== Text passage ==

The description of The Texas Chainsaw Massacre 2sounds like a recipe for an unarguably perfect horror sequel. The cannibalistic family are still up to their usual hijinks, and Dennis Hopper stars as an ex-Federal Marshal who has sworn revenge for the deaths of his brother's kids in the first film. There's a bigger movie budget this time, allowing for the family to relocate from their farmhouse to an labyrinthian underground lair beneath a cheesy tourist attraction which looks like something out of a Mario Bava film. A screenplay by L.M. Kit Carson (Paris, Texas) and makeup effects by Tom Savini. The first death in the film is a 90-mile-an-hour car chase/chainsaw-induced head wound set to Oingo Boingo's song "No One Lives Forever"... now look me in the eye, and tell me that that doesn't sound better than Citizen Kane?

As fate would have it, though, this film is actually completely terrible. It's about as far removed from its predecessor as Killer Klowns from Outer Space is from Psycho. I don't know how, or why, but some idiot somewhere decided to play this film for yucks. Presumably, their reasoning was that it would be too hard to try and outdo the original in terms of gruelling ferocity, so they opted instead to mix the gore with slapstick. It might have looked good on paper, but the filmmakers amped the goofiness up to eleven and it really all falls to pieces.

== Task prompt ==
Rewrite the part of the review from "As fate would" through "falls to pieces.", swapping "slapstick" for "farce".

== Records supplied ==
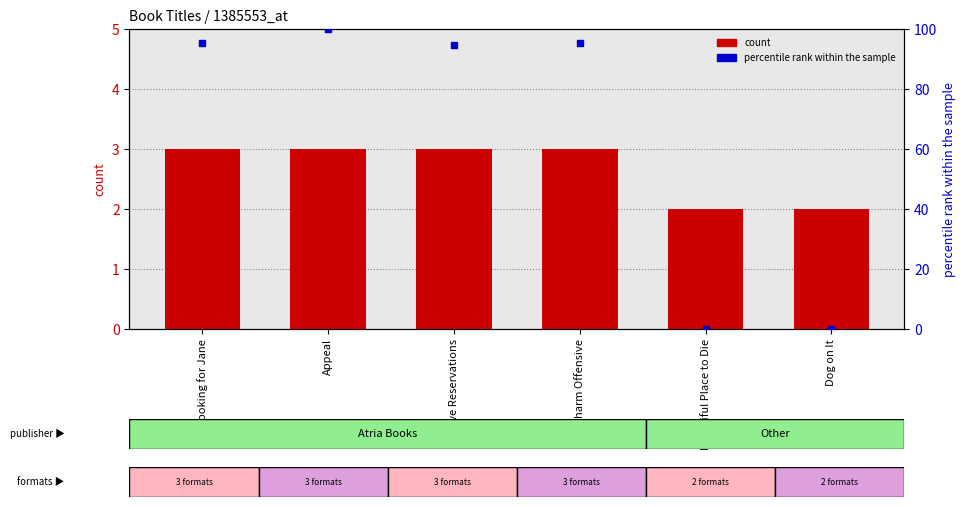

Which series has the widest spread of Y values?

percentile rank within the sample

--

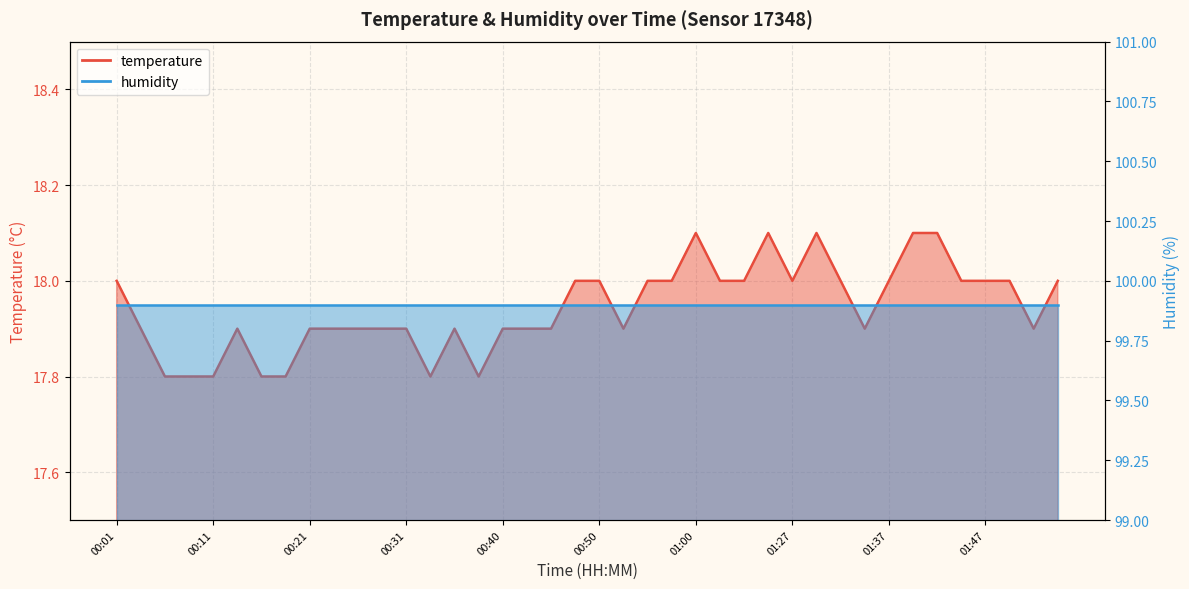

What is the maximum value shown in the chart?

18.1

== Exercise solution ==
As fate would have it, though, this film is actually completely terrible. It's about as far removed from its predecessor as Killer Klowns from Outer Space is from Psycho. I don't know how, or why, but some idiot somewhere decided to play this film for yucks. Presumably, their reasoning was that it would be too hard to try and outdo the original in terms of gruelling ferocity, so they opted instead to mix the gore with farce. It might have looked good on paper, but the filmmakers amped the goofiness up to eleven and it really all falls to pieces.